--- PROVIDED INFORMATION ---
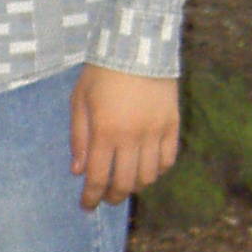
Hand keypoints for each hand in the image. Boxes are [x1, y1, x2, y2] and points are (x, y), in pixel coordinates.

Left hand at [69, 65, 179, 209]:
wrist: (137, 45)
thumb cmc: (102, 72)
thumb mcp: (79, 101)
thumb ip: (79, 137)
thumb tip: (78, 171)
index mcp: (105, 131)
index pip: (98, 177)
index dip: (91, 197)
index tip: (87, 206)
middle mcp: (132, 136)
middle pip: (125, 182)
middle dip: (113, 196)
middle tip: (107, 198)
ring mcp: (155, 132)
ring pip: (149, 176)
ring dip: (136, 186)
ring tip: (126, 184)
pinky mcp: (172, 124)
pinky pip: (168, 159)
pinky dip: (158, 171)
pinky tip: (148, 170)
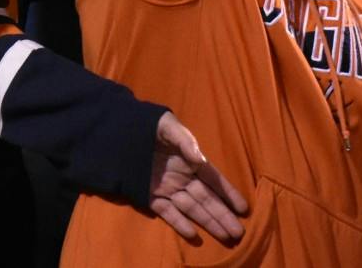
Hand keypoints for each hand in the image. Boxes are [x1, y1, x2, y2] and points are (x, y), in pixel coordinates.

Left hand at [148, 111, 248, 246]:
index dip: (228, 193)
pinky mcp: (149, 195)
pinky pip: (167, 211)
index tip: (244, 209)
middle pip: (206, 199)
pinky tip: (192, 234)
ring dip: (208, 222)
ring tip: (226, 237)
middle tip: (239, 232)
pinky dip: (179, 223)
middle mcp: (182, 177)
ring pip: (191, 208)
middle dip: (222, 215)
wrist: (117, 129)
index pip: (214, 180)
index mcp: (190, 161)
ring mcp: (167, 188)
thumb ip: (185, 141)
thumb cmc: (147, 125)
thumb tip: (200, 160)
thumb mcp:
---
Your answer should hold every line of the entries that contains the string "middle".

middle mcp: (132, 136)
middle pip: (125, 182)
middle dip: (113, 196)
middle tip: (107, 198)
middle pip: (206, 199)
middle tip: (239, 232)
middle mcp: (182, 177)
middle dip: (222, 215)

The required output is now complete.